>> Begin Page extract

I was just anticipating your deflection; you've been using the
give-me-an-example ploy for years. B-) When the example is provided
you deflect by attacking it on grounds unrelated to the original point.
That's usually easy to do because examples are deliberately kept
simple to focus on the point in hand. That allows you to bring in
unstated requirements, programming practices designed for other
contexts, and whatnot to attack the example on grounds unrelated to the
original point. In this case, though, you screwed up by setting up a
basis for the deflection ahead of time.

You asked for an example outside of "timing". The main reason SQL isn't
a general purpose 3GL is that it can't handle dynamics (algorithmic
processing) very well. So the obvious examples are going to tend to be
algorithmic, such as computing a logarithm. But your parenthetical
hedge set up a basis for dismissing any obvious example as "scientific"
when you subsequently deflect. Then later you can argue the point was
never demonstrated.

>>Or try encoding the pattern recognition that
>>the user of a CRUD/USER application applies to the presented data. The
>>reality is that IT is now solving a bunch of problems that are
>>computationally intensive.
>
>
> As usual, "it depends". Problems where there is a lot of "chomping" on
> a small set of data are probably not something DB's are good at (at
> this time). An example might be the Travaling Salesman puzzle. However,
> problems where the input is large and from multiple entities are more
> up the DB's alley.

The Traveling Salesman problem can be arbitrarily large and the RDB
model will still probably not be useful because...

<aside>
FYI, most of the Operations Research algorithms are actually pretty
simple when written out in equations and the core processing doesn't
require a lot of code. Typically most of the code is involved in
getting the data into the application, setting up data structures, and
reporting the results. In addition, the interesting problems are huge
and involve vast amounts of data.

For example, the logistics for the '44 D-Day invasion of Normandy held
the record as the largest linear programming problem ever solved well
into the '70s. The equations for the Simplex solution were written in a
few lines but the pile of data processed was humongous and the actual
execution took months. (It had to be split up into many chunks because
of the MTTF of the computer hardware and a lot of preprocessing was done
by acres of clerks with hand-cranked calculators.)
</aside>

> (It may be possible to use a DB to solve Salesmen quickly, but few
> bother to research that area.)

Unlikely. It's an np-Complete problem so the worst case always involves
an exhaustive search of all possible combinations (i.e., O(N*N)). The
exotic algorithms just provide /average/ performance that approaches
O(NlogN). But those algorithms require data structures that are highly
tailored to the solution. And because of the crunching one wants
identity in the form of array indices, not embedded in tables or the
problem doesn't get solved in a lifetime.

>> End Page extract
>> Begin Data listing

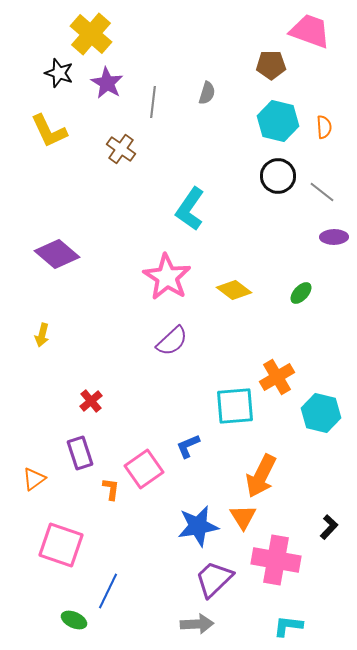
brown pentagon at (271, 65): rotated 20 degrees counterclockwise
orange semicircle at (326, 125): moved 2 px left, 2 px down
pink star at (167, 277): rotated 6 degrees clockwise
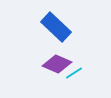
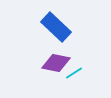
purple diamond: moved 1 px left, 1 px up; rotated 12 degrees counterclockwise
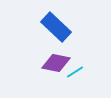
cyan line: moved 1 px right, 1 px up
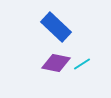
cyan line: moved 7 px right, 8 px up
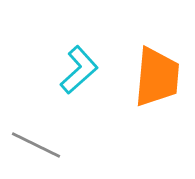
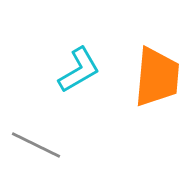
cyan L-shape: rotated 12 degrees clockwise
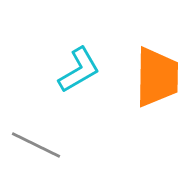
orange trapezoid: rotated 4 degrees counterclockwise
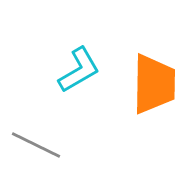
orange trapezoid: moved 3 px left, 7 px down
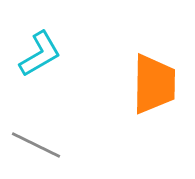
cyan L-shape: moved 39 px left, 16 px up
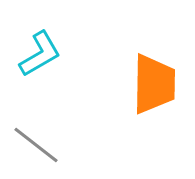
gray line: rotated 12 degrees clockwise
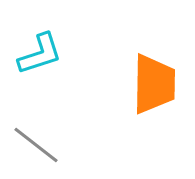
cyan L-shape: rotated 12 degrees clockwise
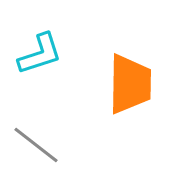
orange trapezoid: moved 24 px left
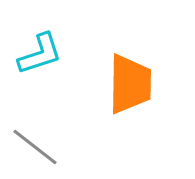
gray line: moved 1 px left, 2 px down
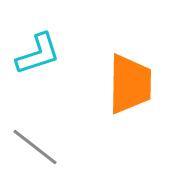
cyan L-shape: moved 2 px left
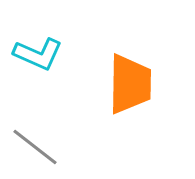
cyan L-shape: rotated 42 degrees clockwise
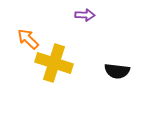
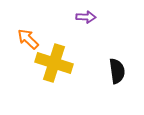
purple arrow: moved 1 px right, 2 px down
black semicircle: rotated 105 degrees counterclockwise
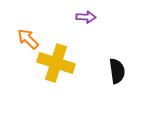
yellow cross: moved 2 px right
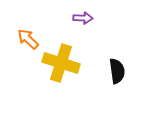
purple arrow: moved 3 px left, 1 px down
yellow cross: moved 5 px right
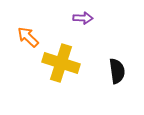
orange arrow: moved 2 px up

>> End Data listing
>> Begin Data listing

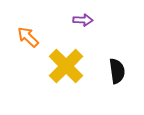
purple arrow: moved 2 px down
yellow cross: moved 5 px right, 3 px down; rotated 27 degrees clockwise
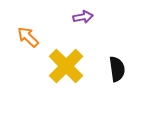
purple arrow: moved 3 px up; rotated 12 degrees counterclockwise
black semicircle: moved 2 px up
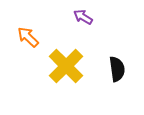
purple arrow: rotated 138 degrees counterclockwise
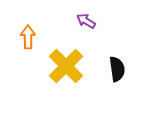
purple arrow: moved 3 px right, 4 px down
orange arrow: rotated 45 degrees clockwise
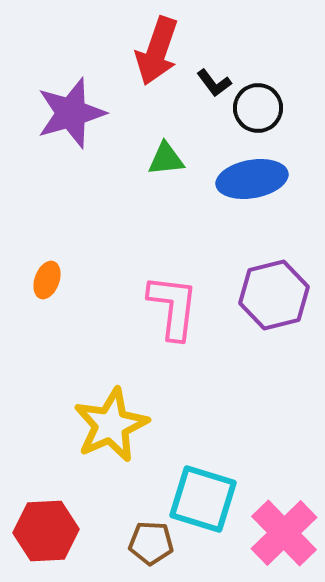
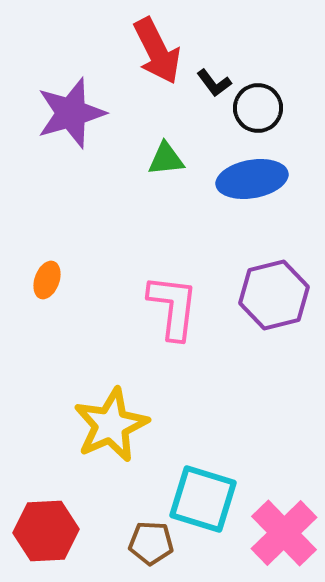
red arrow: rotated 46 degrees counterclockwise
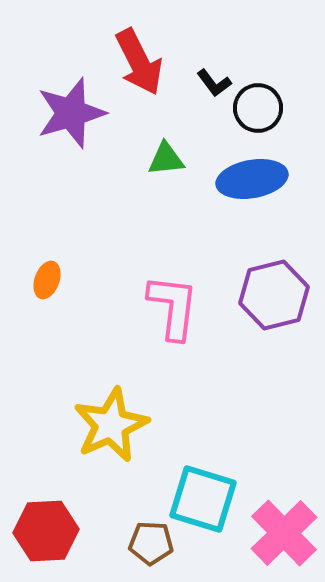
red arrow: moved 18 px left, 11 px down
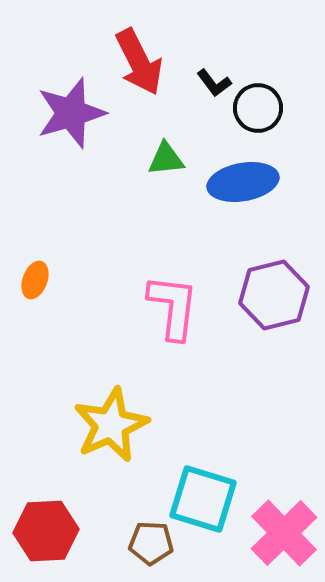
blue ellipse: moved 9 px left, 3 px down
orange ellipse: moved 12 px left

>> End Data listing
>> Begin Data listing

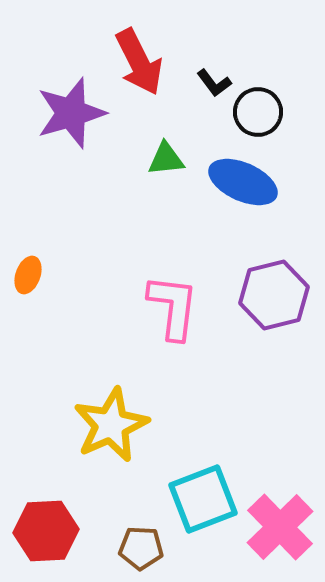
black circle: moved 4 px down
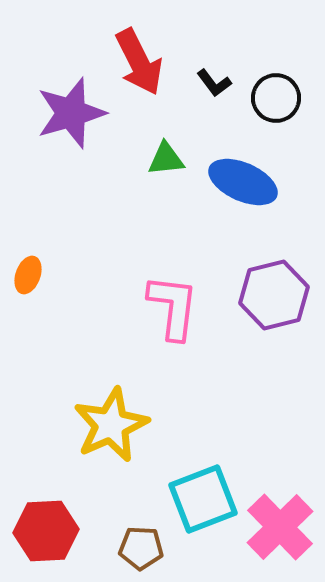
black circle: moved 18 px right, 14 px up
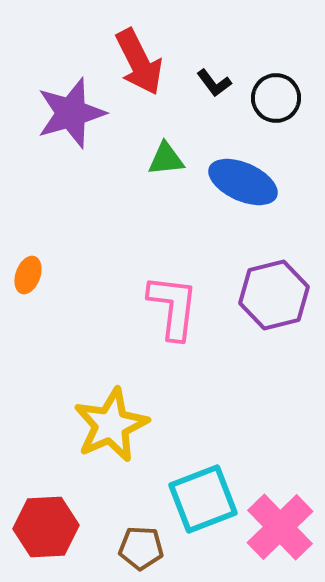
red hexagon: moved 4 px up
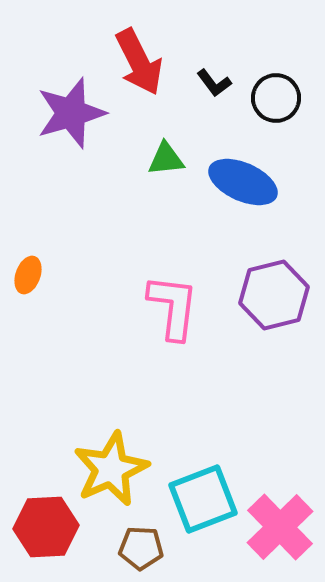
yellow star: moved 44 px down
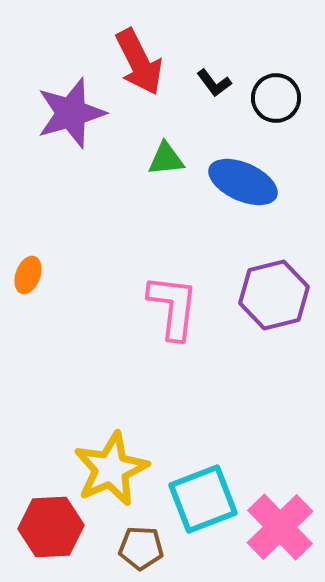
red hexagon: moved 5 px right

>> End Data listing

Task brief:
For each statement below about the post on SQL and algorithmic problems, answer yes or no according to the post, and quote the post's words that decide it.
1. The logistics for the D-Day invasion of Normandy remained the largest linear programming problem ever solved until well into the '70s.
2. Running the Simplex solution for the D-Day logistics took only a few days.
3. In most Operations Research algorithms, the core processing requires a lot of code.
None of the dataset records are needed here.

Response:
1. Yes: "the logistics for the '44 D-Day invasion of Normandy held the record as the largest linear programming problem ever solved well into the '70s"
2. No: "the actual execution took months"
3. No: "the core processing doesn't require a lot of code"